Programming

Note

Aim: provide a reference list on best practices in programming with varying level of detail

Level: 🌱🌿

Most of the bioinformatics projects require at least some coding, where others include developing complex bioinformatics platforms, like HyperBrowser or immuneML. This section covers the best practices in programming, and is useful for both quick coding and platform development project. It covers:

  • choosing a programming language,

  • how to organize the code,

  • unit and integration testing,

  • coding and design guidelines.

If you are new to programming, see the Getting started with programming first before diving into more specialized topics.

Choosing a programming language 🌱

For most projects in the Centre, Python is used as the main programming language.

For smaller projects that heavily rely on statistics and visualization, projects often use R. R is also sometimes used in larger projects together with Python, though rpy2 library that allows R to be called from Python.

When running time or memory could be an issue, e.g., due to large datasets, C++ can also be used. If the running time is an issue only for some parts of the code, only those parts can be optimized with C++ and Cython and used together Python.

Note

Even though R and Python can be used together, e.g., by using rpy2 library, it might be a lot of work to set them up on different infrastructures.

Note

For more information on recommended development environments, see Setting up and organizing a project.

Organizing the code 🌿

To maintain a good programming style, increase the quality and readability of the code, try to follow the advice below and also see the recommended reading for more in-depth coverage of the topics.

1. Make the code modular.

Modularity means that at the very least the code should be organized into functions not longer than 20-30 lines with understandable, descriptive names. Never write large unstructured stretches of code. Ensure that the function is doing exactly one task (called single responsibility principle in computer science) and that it has well-defined input and output. For instance, to make a function that will split a string sequence into subsequences of a given length, one could name the function manage_sequence(..), but that would not make it clear what the function actually does. It is then hard to go back after some time and understand the code, regardless who the author is. If instead the same function would be called split_sequence_into_kmers(..) it would be clear over time what exactly that function is doing.
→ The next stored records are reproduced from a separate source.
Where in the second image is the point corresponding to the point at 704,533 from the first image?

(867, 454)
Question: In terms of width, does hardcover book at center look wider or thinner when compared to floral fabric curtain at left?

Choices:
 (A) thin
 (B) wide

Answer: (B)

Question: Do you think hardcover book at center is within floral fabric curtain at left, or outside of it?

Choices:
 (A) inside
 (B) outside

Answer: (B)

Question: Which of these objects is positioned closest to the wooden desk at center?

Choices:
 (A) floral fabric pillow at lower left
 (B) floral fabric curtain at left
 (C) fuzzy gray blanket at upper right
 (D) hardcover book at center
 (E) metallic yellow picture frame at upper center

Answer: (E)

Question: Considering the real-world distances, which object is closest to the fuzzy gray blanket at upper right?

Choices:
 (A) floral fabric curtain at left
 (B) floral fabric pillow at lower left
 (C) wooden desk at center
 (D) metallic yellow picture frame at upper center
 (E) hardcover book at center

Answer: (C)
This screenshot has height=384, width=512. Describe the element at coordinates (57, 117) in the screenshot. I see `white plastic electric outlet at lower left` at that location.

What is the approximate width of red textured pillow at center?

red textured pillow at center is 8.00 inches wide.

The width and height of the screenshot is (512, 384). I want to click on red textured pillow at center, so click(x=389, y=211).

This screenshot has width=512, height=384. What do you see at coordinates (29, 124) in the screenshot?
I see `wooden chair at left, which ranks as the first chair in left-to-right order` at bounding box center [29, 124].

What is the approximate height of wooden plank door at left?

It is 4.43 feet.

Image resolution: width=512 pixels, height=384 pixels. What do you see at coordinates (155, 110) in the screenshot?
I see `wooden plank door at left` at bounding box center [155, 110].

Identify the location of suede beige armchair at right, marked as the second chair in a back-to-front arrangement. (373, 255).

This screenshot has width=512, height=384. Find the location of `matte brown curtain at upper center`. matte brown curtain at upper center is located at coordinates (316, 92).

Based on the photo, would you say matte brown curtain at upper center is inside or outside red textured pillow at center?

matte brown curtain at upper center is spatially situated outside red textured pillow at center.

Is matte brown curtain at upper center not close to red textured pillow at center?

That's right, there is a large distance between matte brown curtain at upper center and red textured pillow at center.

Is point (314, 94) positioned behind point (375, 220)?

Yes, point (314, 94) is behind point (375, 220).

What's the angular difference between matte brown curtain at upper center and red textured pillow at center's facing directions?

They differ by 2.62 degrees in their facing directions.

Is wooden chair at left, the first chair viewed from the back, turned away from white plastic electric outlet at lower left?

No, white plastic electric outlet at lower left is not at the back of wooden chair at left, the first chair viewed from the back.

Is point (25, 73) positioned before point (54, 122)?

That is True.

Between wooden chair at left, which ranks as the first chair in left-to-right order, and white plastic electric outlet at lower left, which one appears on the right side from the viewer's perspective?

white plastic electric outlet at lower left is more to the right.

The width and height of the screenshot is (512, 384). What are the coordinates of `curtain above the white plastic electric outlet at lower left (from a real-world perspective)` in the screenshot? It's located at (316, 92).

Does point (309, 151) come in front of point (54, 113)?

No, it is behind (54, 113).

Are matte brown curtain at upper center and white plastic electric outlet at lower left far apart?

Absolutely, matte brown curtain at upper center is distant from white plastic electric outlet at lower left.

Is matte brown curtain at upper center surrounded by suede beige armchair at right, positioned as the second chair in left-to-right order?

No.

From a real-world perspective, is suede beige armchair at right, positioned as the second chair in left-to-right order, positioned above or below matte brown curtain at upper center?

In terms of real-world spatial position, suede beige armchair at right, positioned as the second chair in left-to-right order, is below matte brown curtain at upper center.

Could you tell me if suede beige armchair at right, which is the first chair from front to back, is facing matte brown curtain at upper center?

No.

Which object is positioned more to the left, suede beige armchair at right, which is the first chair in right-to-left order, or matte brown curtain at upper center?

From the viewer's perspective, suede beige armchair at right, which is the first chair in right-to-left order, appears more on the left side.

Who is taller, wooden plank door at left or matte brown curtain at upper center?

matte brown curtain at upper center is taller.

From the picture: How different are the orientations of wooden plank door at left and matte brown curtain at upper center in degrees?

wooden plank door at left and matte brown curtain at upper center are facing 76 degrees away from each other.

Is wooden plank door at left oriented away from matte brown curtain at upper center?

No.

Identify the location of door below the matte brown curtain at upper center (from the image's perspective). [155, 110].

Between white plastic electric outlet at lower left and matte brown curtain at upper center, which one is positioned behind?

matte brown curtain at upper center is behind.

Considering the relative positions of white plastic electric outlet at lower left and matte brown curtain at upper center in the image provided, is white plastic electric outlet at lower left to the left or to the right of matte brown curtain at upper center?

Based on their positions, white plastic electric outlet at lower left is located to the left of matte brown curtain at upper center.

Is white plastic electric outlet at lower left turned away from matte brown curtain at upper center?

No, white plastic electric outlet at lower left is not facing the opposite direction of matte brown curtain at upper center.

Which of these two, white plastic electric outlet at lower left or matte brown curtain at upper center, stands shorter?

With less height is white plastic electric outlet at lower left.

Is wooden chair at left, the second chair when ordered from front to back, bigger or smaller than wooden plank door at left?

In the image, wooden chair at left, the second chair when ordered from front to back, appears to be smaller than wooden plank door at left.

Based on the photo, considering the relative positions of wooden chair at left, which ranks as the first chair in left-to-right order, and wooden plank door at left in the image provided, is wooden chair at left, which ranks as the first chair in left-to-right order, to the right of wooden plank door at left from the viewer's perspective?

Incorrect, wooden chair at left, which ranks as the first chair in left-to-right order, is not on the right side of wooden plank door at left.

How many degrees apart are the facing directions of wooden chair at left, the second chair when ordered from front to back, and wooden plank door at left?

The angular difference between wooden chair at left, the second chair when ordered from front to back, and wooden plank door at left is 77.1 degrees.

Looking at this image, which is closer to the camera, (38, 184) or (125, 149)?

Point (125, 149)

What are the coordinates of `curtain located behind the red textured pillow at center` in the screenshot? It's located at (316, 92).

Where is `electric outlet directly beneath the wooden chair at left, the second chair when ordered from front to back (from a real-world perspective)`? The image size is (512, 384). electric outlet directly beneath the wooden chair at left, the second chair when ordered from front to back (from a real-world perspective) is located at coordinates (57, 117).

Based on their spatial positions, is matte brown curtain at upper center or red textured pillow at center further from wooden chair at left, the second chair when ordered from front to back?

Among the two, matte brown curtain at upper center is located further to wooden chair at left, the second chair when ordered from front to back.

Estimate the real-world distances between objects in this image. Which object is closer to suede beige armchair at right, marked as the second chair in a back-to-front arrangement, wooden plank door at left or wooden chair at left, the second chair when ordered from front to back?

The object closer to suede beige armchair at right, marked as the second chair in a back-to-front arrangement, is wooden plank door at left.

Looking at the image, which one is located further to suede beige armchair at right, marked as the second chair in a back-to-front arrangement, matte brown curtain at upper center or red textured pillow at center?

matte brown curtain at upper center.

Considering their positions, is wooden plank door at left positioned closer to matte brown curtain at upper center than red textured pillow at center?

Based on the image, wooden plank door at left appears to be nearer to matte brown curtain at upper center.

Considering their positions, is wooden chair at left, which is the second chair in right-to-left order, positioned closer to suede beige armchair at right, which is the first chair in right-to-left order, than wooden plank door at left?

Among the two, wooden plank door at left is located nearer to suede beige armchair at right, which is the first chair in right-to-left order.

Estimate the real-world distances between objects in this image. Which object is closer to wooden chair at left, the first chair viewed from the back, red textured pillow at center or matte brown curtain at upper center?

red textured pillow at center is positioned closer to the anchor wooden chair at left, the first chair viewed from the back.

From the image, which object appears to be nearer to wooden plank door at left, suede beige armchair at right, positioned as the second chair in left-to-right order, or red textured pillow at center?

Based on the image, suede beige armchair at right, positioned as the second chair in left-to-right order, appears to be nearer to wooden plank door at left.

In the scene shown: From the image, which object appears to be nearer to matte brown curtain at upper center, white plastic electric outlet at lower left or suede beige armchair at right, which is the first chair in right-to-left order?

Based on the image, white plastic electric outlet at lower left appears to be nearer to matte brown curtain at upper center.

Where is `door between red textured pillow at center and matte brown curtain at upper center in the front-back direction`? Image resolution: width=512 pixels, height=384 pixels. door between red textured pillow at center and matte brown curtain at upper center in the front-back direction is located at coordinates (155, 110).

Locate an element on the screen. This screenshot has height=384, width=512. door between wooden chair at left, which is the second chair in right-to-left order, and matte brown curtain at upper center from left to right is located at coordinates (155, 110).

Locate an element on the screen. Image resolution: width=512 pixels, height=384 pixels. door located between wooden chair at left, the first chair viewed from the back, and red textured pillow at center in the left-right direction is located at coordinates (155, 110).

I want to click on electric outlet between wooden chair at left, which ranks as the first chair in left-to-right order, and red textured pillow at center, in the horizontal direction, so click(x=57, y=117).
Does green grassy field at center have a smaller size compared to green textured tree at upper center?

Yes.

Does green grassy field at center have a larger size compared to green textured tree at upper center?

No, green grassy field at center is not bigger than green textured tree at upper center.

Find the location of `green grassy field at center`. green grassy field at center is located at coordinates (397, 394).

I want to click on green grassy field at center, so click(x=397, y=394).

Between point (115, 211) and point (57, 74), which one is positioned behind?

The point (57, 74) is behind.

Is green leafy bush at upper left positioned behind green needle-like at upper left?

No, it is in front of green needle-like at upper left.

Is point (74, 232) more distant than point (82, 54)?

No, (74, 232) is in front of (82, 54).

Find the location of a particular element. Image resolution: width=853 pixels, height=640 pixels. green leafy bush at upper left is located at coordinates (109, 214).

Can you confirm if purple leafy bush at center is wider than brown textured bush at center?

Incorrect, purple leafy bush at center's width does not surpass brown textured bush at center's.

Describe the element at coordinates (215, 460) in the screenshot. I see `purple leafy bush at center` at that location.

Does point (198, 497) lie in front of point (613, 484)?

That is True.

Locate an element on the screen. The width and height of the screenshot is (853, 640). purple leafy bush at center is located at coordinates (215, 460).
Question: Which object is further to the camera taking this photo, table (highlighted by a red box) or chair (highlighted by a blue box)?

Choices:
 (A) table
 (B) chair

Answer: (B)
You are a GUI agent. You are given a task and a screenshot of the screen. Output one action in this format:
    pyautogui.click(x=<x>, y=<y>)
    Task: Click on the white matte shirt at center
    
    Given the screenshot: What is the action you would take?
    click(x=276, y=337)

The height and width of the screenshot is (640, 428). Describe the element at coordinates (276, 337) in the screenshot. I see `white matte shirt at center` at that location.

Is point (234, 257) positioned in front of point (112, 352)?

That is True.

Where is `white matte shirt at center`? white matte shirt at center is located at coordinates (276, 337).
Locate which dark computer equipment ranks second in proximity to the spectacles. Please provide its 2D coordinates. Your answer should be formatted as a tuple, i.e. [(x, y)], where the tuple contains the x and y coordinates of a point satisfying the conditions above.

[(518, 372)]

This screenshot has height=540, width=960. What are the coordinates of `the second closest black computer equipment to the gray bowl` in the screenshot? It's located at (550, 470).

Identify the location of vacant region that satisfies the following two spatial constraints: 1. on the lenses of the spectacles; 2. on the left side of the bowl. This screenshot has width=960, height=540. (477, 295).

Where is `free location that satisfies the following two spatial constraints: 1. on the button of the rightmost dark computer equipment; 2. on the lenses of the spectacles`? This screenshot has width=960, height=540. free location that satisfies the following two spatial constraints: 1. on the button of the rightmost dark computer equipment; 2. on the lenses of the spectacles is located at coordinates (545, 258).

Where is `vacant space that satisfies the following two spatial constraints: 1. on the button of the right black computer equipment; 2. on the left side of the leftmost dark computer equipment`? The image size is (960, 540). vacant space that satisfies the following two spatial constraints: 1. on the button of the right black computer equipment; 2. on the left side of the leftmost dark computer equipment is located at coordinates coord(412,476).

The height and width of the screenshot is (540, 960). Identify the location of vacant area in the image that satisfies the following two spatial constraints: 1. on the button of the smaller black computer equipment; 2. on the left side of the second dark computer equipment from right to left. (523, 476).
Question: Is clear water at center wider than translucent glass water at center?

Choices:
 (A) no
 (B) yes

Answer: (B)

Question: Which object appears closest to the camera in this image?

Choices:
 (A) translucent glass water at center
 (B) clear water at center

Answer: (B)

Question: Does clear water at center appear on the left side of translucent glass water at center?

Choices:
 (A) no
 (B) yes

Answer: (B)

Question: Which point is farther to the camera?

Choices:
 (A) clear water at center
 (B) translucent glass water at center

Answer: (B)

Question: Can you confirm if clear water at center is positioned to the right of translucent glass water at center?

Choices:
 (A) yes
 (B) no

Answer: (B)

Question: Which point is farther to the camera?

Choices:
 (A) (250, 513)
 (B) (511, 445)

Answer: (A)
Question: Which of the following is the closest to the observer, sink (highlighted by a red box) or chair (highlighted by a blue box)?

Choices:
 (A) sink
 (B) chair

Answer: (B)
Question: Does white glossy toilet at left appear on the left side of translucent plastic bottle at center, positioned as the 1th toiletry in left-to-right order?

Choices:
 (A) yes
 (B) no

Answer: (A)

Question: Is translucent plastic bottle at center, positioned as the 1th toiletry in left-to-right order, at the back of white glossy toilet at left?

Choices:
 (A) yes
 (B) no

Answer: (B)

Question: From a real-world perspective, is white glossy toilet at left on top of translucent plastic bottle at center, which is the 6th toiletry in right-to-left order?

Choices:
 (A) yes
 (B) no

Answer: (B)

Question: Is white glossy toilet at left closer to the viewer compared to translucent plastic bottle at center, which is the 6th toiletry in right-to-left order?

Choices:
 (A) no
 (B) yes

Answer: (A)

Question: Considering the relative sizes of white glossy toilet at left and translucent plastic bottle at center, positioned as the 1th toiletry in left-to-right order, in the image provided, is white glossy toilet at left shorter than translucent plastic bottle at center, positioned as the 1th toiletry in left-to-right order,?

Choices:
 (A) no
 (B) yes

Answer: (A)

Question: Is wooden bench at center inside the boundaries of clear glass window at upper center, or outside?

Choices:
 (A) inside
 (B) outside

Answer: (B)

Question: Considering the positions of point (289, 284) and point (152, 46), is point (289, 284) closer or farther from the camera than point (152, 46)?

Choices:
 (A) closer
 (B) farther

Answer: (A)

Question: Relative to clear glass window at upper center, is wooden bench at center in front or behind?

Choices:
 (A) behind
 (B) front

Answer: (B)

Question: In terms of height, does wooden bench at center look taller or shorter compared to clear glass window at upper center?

2. Use object-oriented approach.

Beyond the novice programming level, use object-oriented programming to organize the code, even if the project is small in scope.

3. Design software architecture for larger projects.

For larger and more complex projects, it is beneficial to spend some time initially on designing a good software architecture before implementing anything. The requirements might not all be known from the start, but thinking about the known ones and planning the architecture accordingly will also make it easier to refactor the code when new requirements arise.

4. Develop software in iterations and refactor often.

Generally, aim for a simpler, working solution first, try to run the code and obtain the feedback, and then improve the code in the next iteration. This follows agile approach in software development and is particularly useful in research where the requirements typically evolve over time.

5. Test the code.

To ensure the code works and that there were no breaking changes, it is good to test the code.

To test that the individual functions or classes perform as expected, write unit tests. This is especially relevant for complex codebases where debugging can be inefficient if some of the components fail, where there are various use cases and edge cases might easily compe up. However, there is a balance between writing tests and research and development. For experimental projects and prototypes that might not be used again or for small one-time scripts where component validation is less important or less practical, unit tests might not be necessary. On the other hand, if these scripts end up being reused, then it is good to also have tests.

Integration tests ensure that all components work together as expected. As such, they might discover a wide range of issues and edge cases that more realistically reflect the real analysis. They should always be developed, even if unit tests already exist.